Enfim, a importância do Arquivo Público e dos outros locais onde realizei pesquisa na minha trajetória não diz respeito só aos documentos que lá estão acervados e as descobertas que fiz nas fontes primárias, mas também ao universo da vida vivida no interior do arquivo. Isso envolve, tanto as pessoas que vão lá para pesquisar, como aquelas que lá trabalham e que são fundamentais para o desenvolvimento das pesquisas que fazemos, a estrutura do arquivo como um todo e os espaços de interação e discussão que lá se constituem.

 3) A que você atribui seu interesse pela História Agrária? Quais são seus compromissos políticos, acadêmicos e pessoais?

 Na época da graduação, como contei, fui bolsista de Iniciação Científica e, ao fazer a pesquisa, fui apresentado à palavra “caboclo”. Não só, mas aos diferentes significados que ela adotava a depender do tipo de fonte com o qual estava lidando, com a bibliografia que estava lendo, de quem estava envolvido na produção e do tempo em que o documento havia sido elaborado.
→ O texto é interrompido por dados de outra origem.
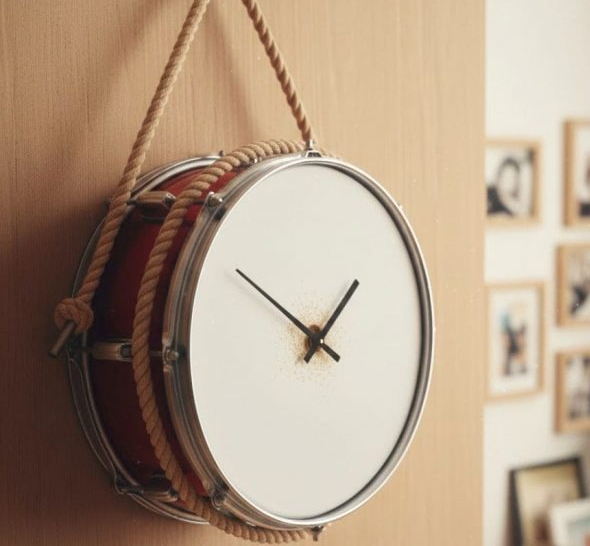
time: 1:50
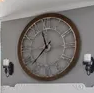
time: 11:37
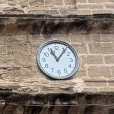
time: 11:06
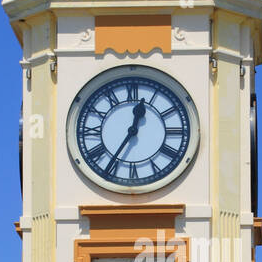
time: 12:35
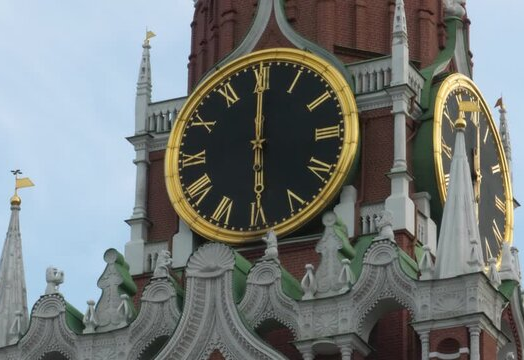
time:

A minha história pessoal também influenciou no interesse pelo assunto. Sou oriundo de uma região de colonização e minha vida familiar tinha muita proximidade com o tema pesquisado. Minha mãe era descendente de imigrantes alemães e, meu pai, no contexto local era chamado de “brasileiro”, ou de outros nomes que buscavam destacar que ele não era “de origem”.  Da mesma forma, em algumas situações esse mesmo critério de diferenciação era aplicado, de maneiras diversas e diferenciadas, em relação a mim. Assim, ao realizar a pesquisa eu estava vivendo uma espécie de encontro comigo mesmo, com a história de minha família, do local onde nasci e também da trajetória de muitos de meus amigos e amigas.

Quem lê minha dissertação de mestrado, que tem por foco o encontro entre imigrantes e caboclos no povoamento da região de matas do Rio Grande do Sul na segunda metade do oitocentos, verá que no início dela consta a seguinte dedicatória: “ao caboclo pai, à mãe alemã e ao irmão e irmã, como eu, miscigenados”, lembro que, ao ler esse trecho, a primeira coisa que o meu pai falou com certa ênfase foi: “eu não sou caboclo!”. Essa frase me acompanha desde então, pois aprendi que tentar definir os “outros” com critérios que são meus ou que eu entendo como superiores ou mais completos por serem acadêmicos, científicos ou algo do gênero, exige não ignorar aquelas leituras e visões de mundo que não são as minhas.

Esse aprendizado, além de ter um conteúdo político, igualmente expressa um compromisso acadêmico que busco cumprir no meu dia a dia, seja dando aula ou fazendo pesquisa. Assim, o foco das minhas inquietações e pesquisas é conhecer e contar a história a partir das perspectivas dos “de baixo”, sempre procurando não desconsiderar o ponto de vista que eles próprios têm sobre si e sobre os processos nos quais estiveram ou estão envolvidos.